__STATED EXERCISE__:
Rewrite all of the material with "bounding box" swapped for "enclosing rectangle" and everything else unchanged. Omit the pictures from your answer.

------------

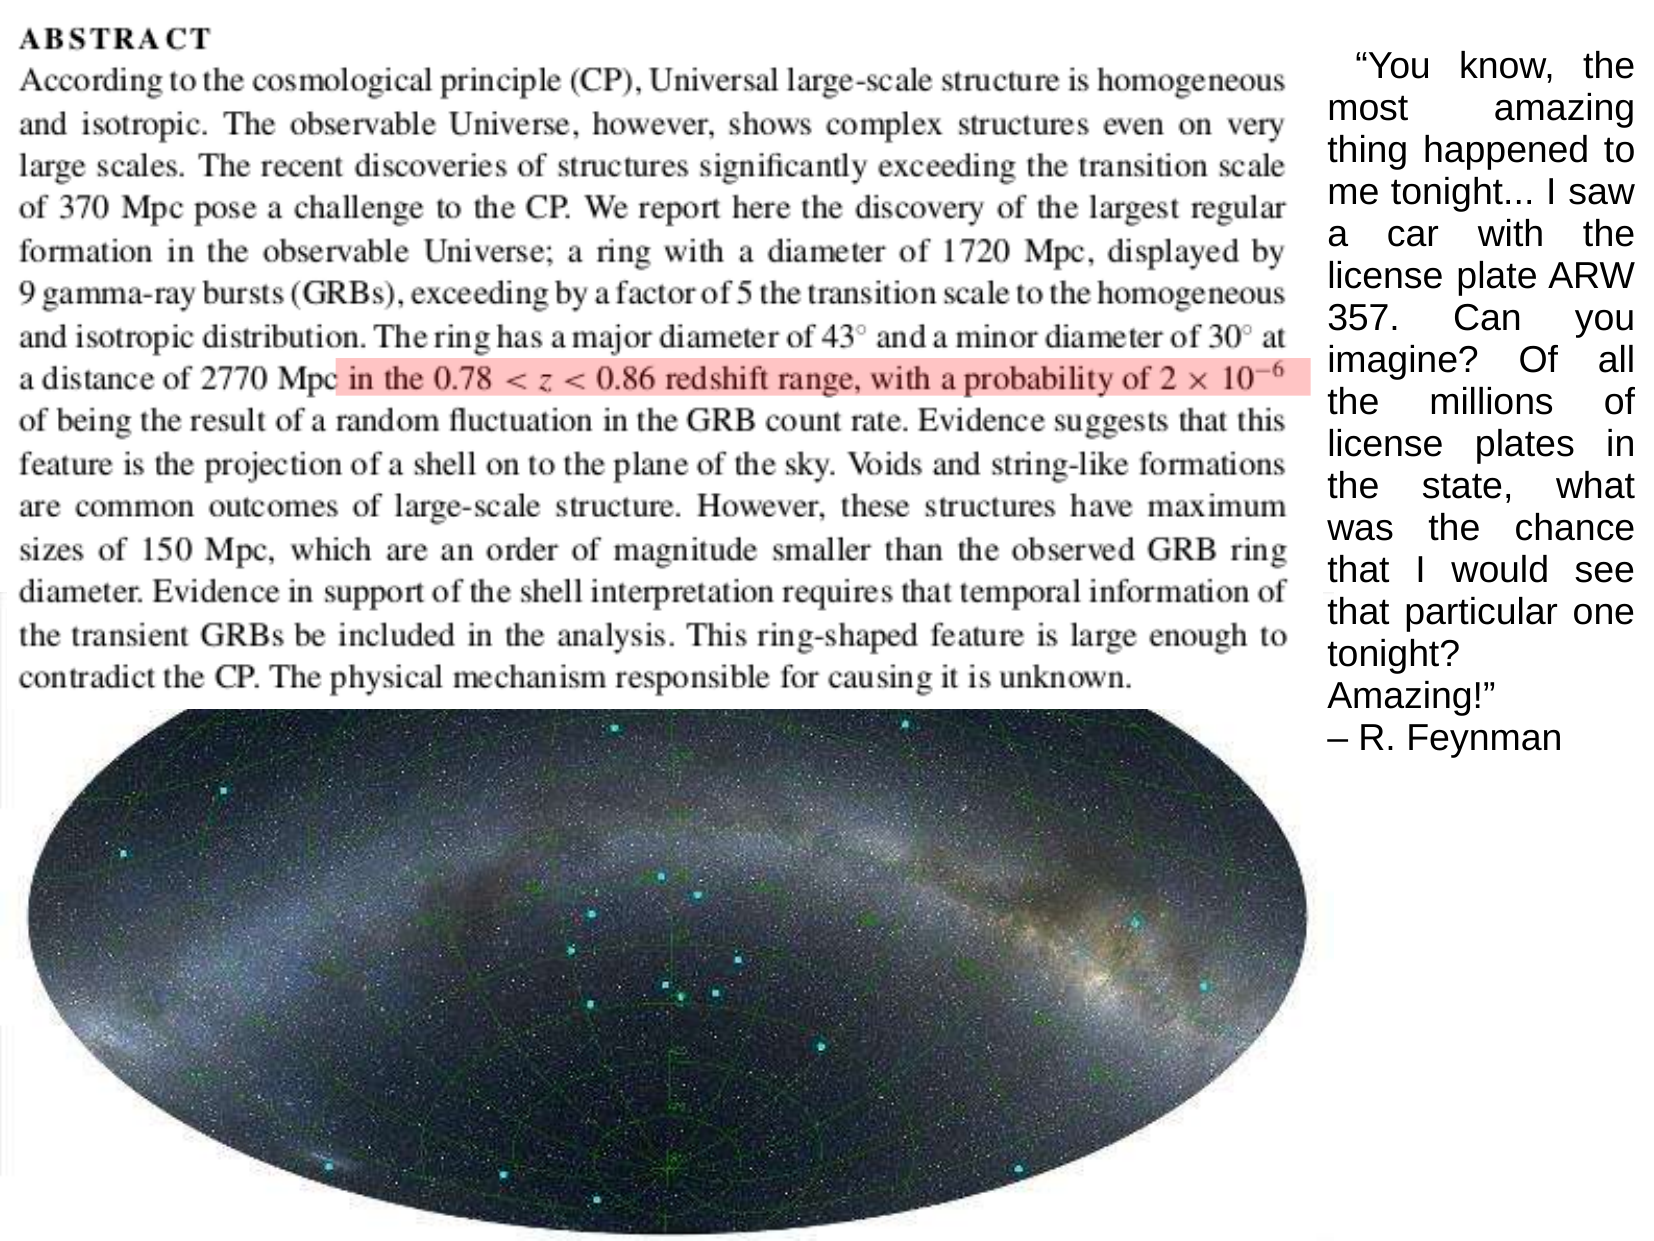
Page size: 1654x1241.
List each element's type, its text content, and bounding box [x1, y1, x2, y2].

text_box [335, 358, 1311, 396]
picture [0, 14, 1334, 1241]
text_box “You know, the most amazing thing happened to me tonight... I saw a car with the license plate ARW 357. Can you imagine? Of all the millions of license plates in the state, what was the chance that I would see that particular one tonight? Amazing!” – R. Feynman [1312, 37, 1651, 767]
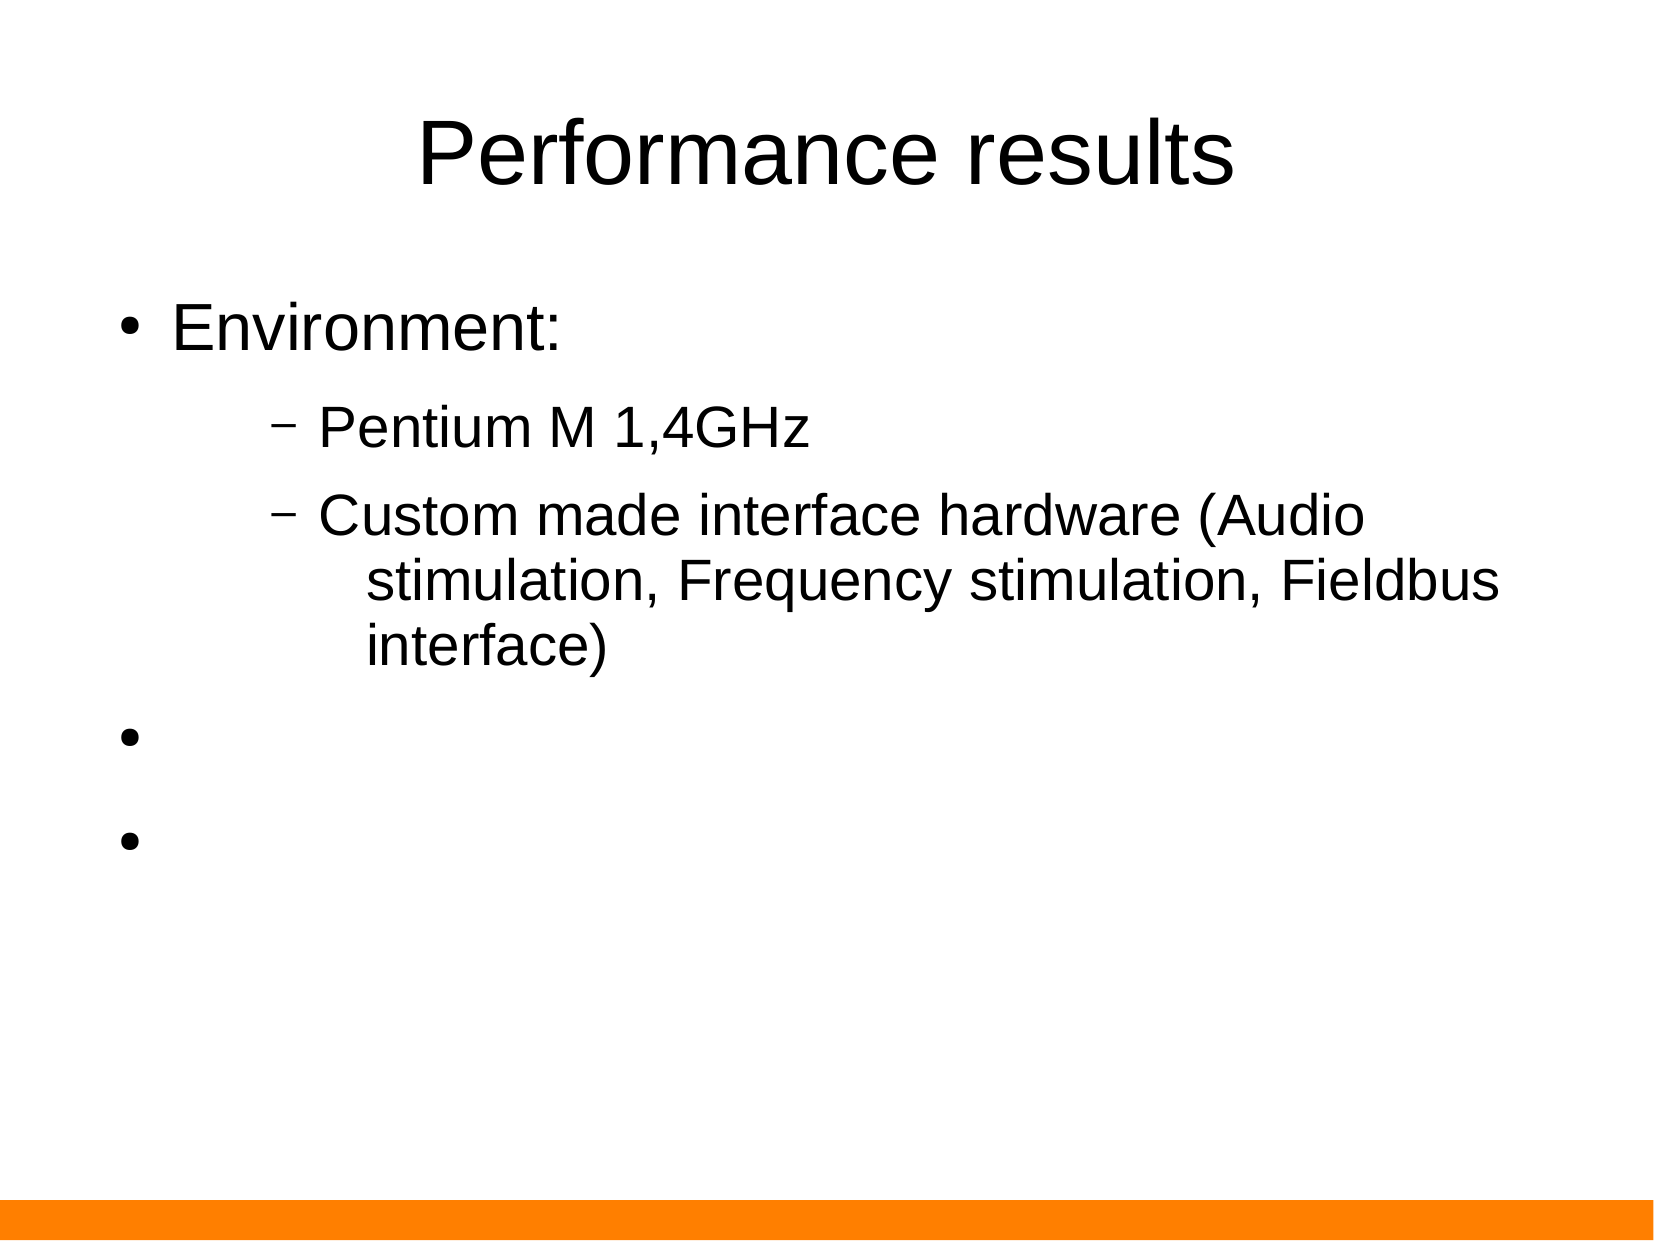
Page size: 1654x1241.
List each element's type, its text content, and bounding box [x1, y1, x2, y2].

------------

__THE COMPLETED TASK__:
Page size: 1654x1241.
List each element's type, its text content, and enclosing rectangle [x1, y1, x2, y2].

text_box [335, 358, 1311, 396]
picture [0, 14, 1334, 1241]
text_box “You know, the most amazing thing happened to me tonight... I saw a car with the license plate ARW 357. Can you imagine? Of all the millions of license plates in the state, what was the chance that I would see that particular one tonight? Amazing!” – R. Feynman [1312, 37, 1651, 767]
Page size: 1654x1241.
List each element's type, its text content, and enclosing rectangle [x1, y1, x2, y2].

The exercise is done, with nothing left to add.